Types IV and V involve progressively deeper recession combined with thinning at the crown. By Type V, the strip of hair separating the frontal and crown bald areas has narrowed significantly. Types VI and VII represent the final stages, where only the characteristic horseshoe band of hair on the sides and back remains. Each type also has an “A” variant that accounts for differences in how hair loss presents, since not every man follows the textbook pattern exactly.

What the Scalp DHT Connection Means

One detail that matters for understanding treatment is the relationship between DHT in your blood and DHT in your scalp. These aren’t the same thing. In a controlled study, a standard dose of finasteride (a common hair loss medication) reduced blood DHT levels by about 71%, but scalp DHT dropped by only 62 to 69%. Even at higher doses, scalp DHT levels never dropped as far as blood levels did.

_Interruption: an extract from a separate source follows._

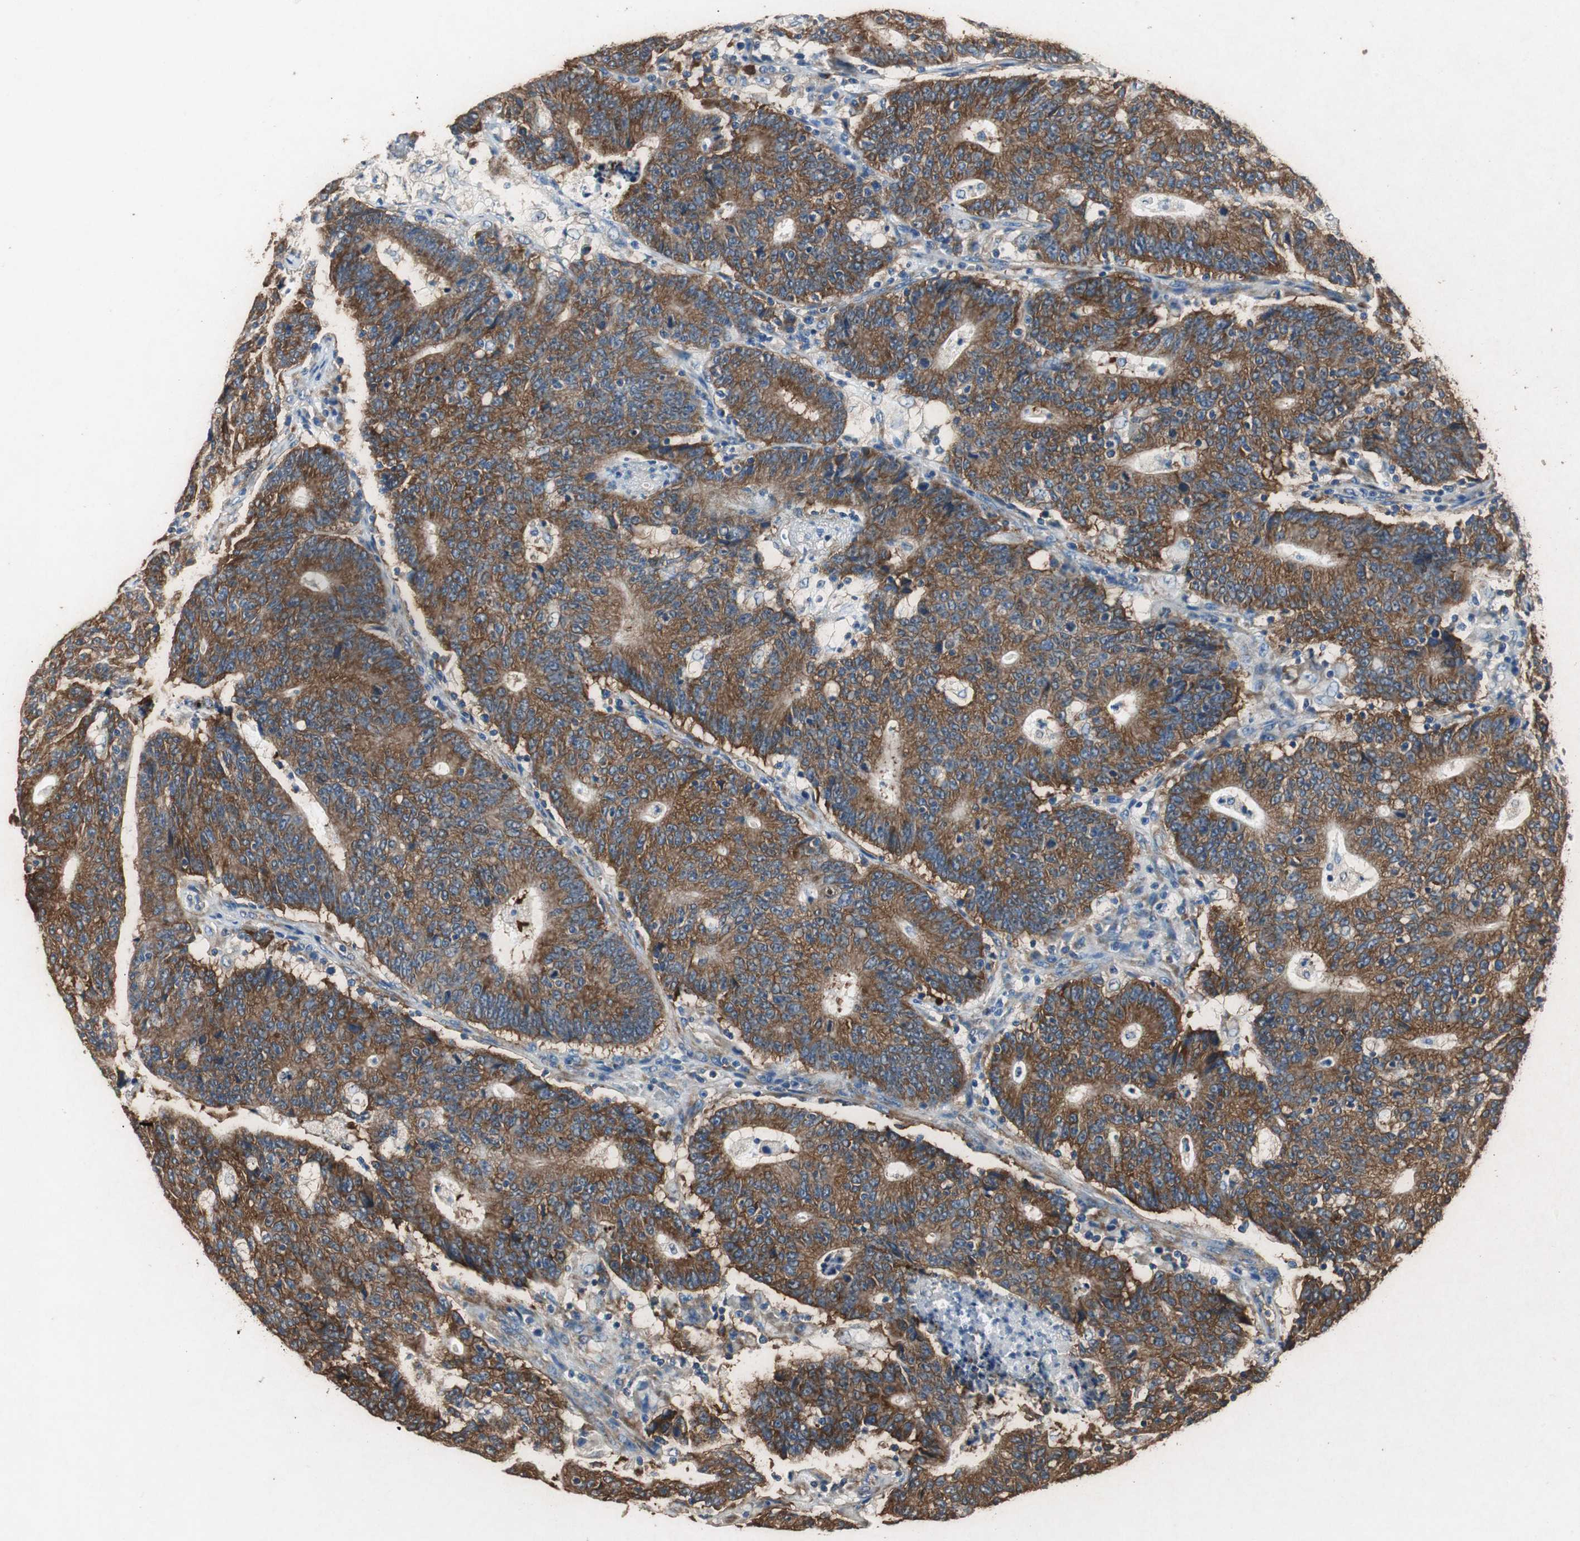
{"staining": {"intensity": "strong", "quantity": ">75%", "location": "cytoplasmic/membranous"}, "tissue": "colorectal cancer", "cell_type": "Tumor cells", "image_type": "cancer", "snomed": [{"axis": "morphology", "description": "Normal tissue, NOS"}, {"axis": "morphology", "description": "Adenocarcinoma, NOS"}, {"axis": "topography", "description": "Colon"}], "caption": "Tumor cells demonstrate strong cytoplasmic/membranous positivity in about >75% of cells in colorectal adenocarcinoma.", "gene": "RPL35", "patient": {"sex": "female", "age": 75}}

This gap exists because DHT is produced locally within the follicle itself, not just delivered through the bloodstream.

This local production is why male pattern baldness doesn’t correlate neatly with blood testosterone levels. Two men with identical hormone panels can have very different hair loss outcomes depending on how much 5-alpha reductase their scalp follicles express and how many androgen receptors those follicles carry. It also explains why treatments that block DHT production work better than those targeting testosterone directly: the problem is what happens inside the follicle, not what’s circulating in your blood.